School #2 says: “You’ve got to MAKE it happen.”
Prince Charming isn’t going to show up at your doorstep. You’ve got to put yourself out there. Treat dating like a second job.
Which way of thinking feels more comfortable to you?
I’m a fan of both schools for different reasons.
School #1 is perfect for those who try so hard they end up burning themselves out.
When you’re working yourself to death trying to make something happen, it’s important to remember that you can’t control everything. Sometimes, the timing just isn’t right. Being too goal-oriented can take the fun out of searching for love.
School #2 is perfect for those who procrastinate.
Do you feel as if there’s always one more thing you need to do before you’re going to really get out there and meet someone?
Maybe you need to learn just a little bit more, or read a few more newsletters. 😉 Maybe you’re going to wait until things get less busy and you’ve got more time on your hands.
Maybe you want to wait until you lose 10 pounds, or you find a better profile pic for your hypothetical dating profile, or wait till you’re in a better mood. Maybe you’re waiting until you have time to go through my What Men Secretly Want relationship course one more time.
There’s a saying:
“If you wait until you’re ready, you’ll be waiting the rest of your life.”
No one is EVER ready for anything.
You’re never ready to have kids, or take on a mortgage, or go back to school.
You’re never ready to step into the boss’ seat, or start your own business, or put yourself out there as an expert.
It doesn’t matter whether you feel ready. You still have to take that next step forward, even if it terrifies you.
The danger lies in believing that conditions have to be right before you can have what you want, whether it’s the perfect relationship or your ideal career.
Here’s how you can bust through those doubts or hesitations holding you back.
CONSIDER YOURSELF QUALIFIED
In her book Lean In, Sheryl Sandberg notes that women are less likely to apply for a job if they don’t meet all the qualifications, while less qualified men apply anyway, believing they can pick up those skills on the job.
In the dating world, the same holds true. Women are less likely to put themselves out there if they feel they have work to do on themselves first. You attract who you are, the thinking goes, so if you want a better mate you’ve got to become a better person.
To a certain extent, there’s a lot of merit in that idea. You do tend to attract partners who are on the same level you are. (I sometimes give this advice myself.)
But where that advice fails is in making you believe that you can’t attract someone amazing unless you “deserve” him.
You already meet all of the qualifications for an amazing relationship, even if you think you don’t. Don’t put off love until you feel worthy of it.
Next, recognize that it’s way too easy to put off taking concrete action steps in the direction of your dreams.
Thinking about dating, learning about dating, and talking about dating are all great things …

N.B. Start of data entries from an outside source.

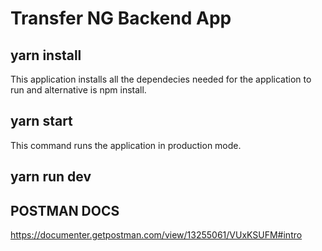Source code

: # Transfer NG Backend App

## yarn install
This application installs all the dependecies needed for the application to run
and alternative is npm install.
## yarn start
This command runs the application in production mode.
## yarn run dev

## POSTMAN DOCS
https://documenter.getpostman.com/view/13255061/VUxKSUFM#intro
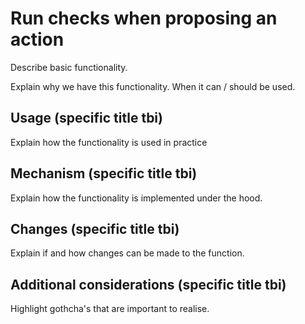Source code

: # Run checks when proposing an action

Describe basic functionality.&#x20;

Explain why we have this functionality. When it can / should be used.  &#x20;

## Usage (specific title tbi)

Explain how the functionality is used in practice&#x20;

## Mechanism (specific title tbi)

Explain how the functionality is implemented under the hood.&#x20;

## Changes  (specific title tbi)&#x20;

Explain if and how changes can be made to the function.&#x20;

## Additional considerations (specific title tbi)&#x20;

Highlight gothcha's that are important to realise.&#x20;
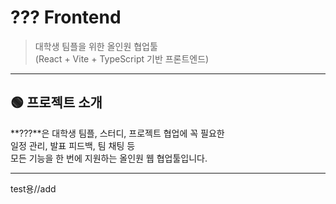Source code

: # ??? Frontend

> 대학생 팀플을 위한 올인원 협업툴  
> (React + Vite + TypeScript 기반 프론트엔드)

---

## 🟢 프로젝트 소개

**???**은 대학생 팀플, 스터디, 프로젝트 협업에 꼭 필요한  
일정 관리, 발표 피드백, 팀 채팅 등  
모든 기능을 한 번에 지원하는 올인원 웹 협업툴입니다.

--- 
test용//add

But they’re not going to get you a date!
So find ways to hold yourself accountable for doing something each week that will move you forward. Set some goals for yourself, write them down, and post them in a place you won’t miss them. For example…
- I will talk to 5 people I don’t know this week.
- I will browse the Sunday newspaper each week for opportunities to get out and socialize.
- I will join a meet-up that interests me.
- I will spend 15 minutes every night browsing an online dating site.
Make your goals realistic and measurable, but not results-based. If you tell yourself you have to meet 2 eligible single men a week, you’ll end up feeling stressed and pressured.
Goals can give you confidence, even if they don’t seem to be paying off immediately. Love will happen when it happens—but that doesn’t mean you can’t give it a helping hand!